January comes as a time when the whole world seems to be on health kick. Implementing crazy fitness regimens, cutting out alcohol, sugar, junk-food, you name it!
While I don't wholeheartedly recommend cutting out any major food groups, it is true that reducing the amount of processed foods in your diet can carry health benefits. Sadly, the levels of sugar, chemicals and additives in many of the foods we eat on a daily basis can't be seen as optimal where health is concerned. If you take bread as an example, many of the pre-sliced and pre-packaged loaves you can buy today hardly bear resemblance to what bread should be - soft, airy and only last 2 days before it goes stale or soft - due to the preservatives in them. While I'm not saying that you should never eat bread, or any foods that contain any sort of chemicals or additives as that would be very difficult in today's society, I think that as a population we should aim to eat more whole foods and foods made with only real ingredients, not chemical additives.
To help you cook a little more healthily this year I've created this green fritter recipe that can be used as a substitute for bread or toast in the morning. The recipe takes barely any time to make, and can be made in advance and frozen, simply to be reheated on mornings when you are in a rush or don't have the energy to think about cooking. While the recipe uses broccoli and kale, the fritters are super versatile, and can be made with any raw or left-over vegetables you have in the fridge.
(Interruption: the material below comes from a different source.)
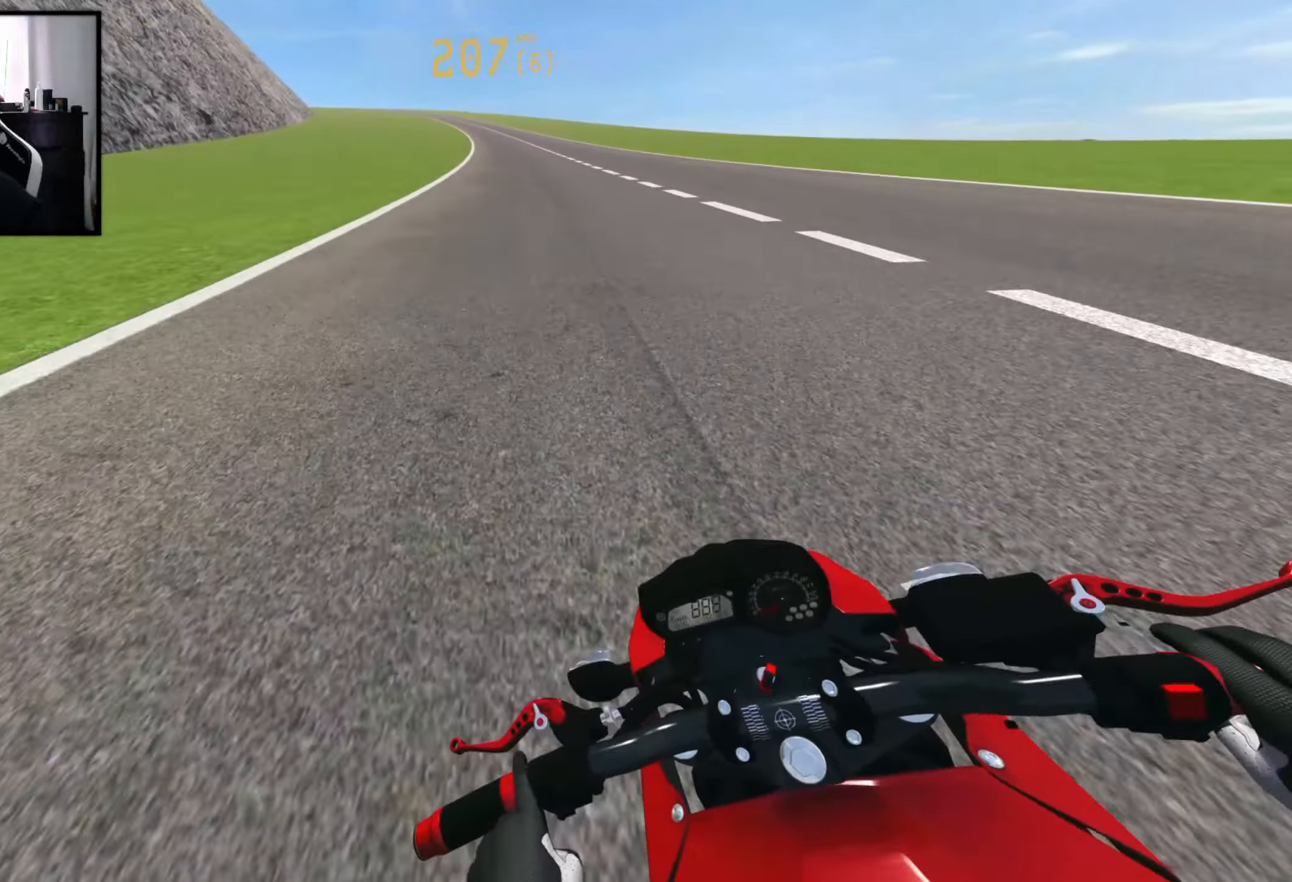
{"buttons": ["R2"], "left_stick": "center", "right_stick": "center", "events": []}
They are also great if you have a little left over cheese - feta is ideal - to add to the mix for a slightly more naughty weekend brunch fritter.
So happy New-years resolutions, and here's to a healthier future!
Makes: 4-5 fritters
Time to Make: 20 minutes
Difficulty Rating: Easy
1/2 of a Broccoli (approx. 150g)
2 Handfuls Kale
1 tsp Soy Sauce
2 Dessert Spoons Flour - You can use any flour you have in the cupboards, I use Gram (chickpea) flour as I like the taste, but plain flour will work equally well
1 tsp Garlic Powder or 1 Clove Garlic
Salt and Pepper
Olive Oil for Cooking
- Add all of the ingredients into a blender or food processor and mix until well combined. If you need, you can add more flour to bring to mix together if it is very runny.
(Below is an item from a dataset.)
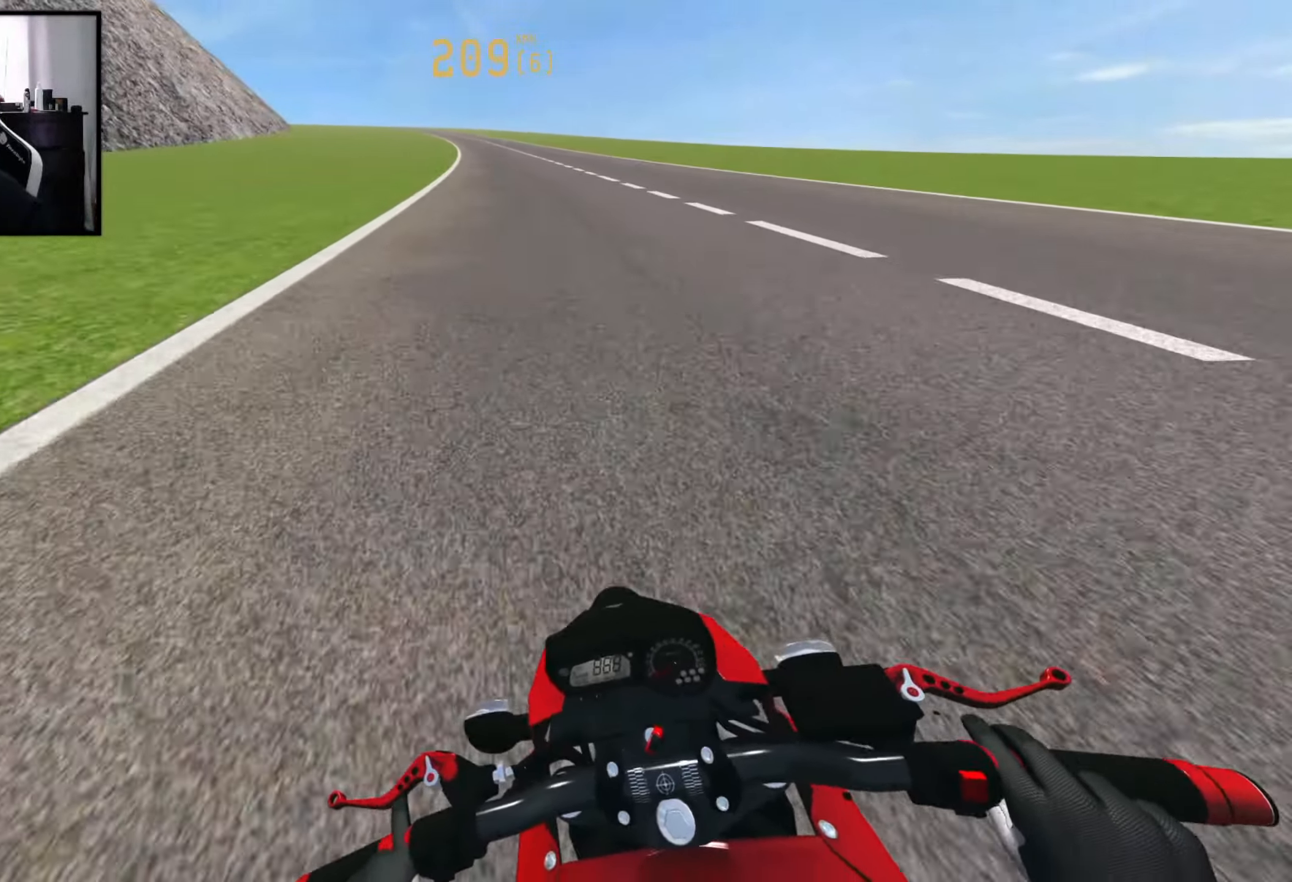
{"buttons": ["R2"], "left_stick": "center", "right_stick": "center", "events": [[66, "left_stick", "left"], [250, "left_stick", "center"], [300, "left_stick", "left"], [500, "left_stick", "center"]]}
- Scoop out the mix and add to a warm pan on a medium heat. If your pan isn't very good non-stick then you can add a little oil to prevent the fritters sticking.
- Cook for about 10 minutes, flipping half way.
- If you are cooking them in more than one batch, keep the first fritters warm in an oven with the grill on low - this also helps the top to go nice and crispy.
- Poach some eggs, spread the fritters with humous and enjoy!
If you're not eating them straight away, you can stack cooked fritters between sheets of greaseproof paper and keep in the freezer. When you need them you can reheat in a pan or in the oven until warm all the way through.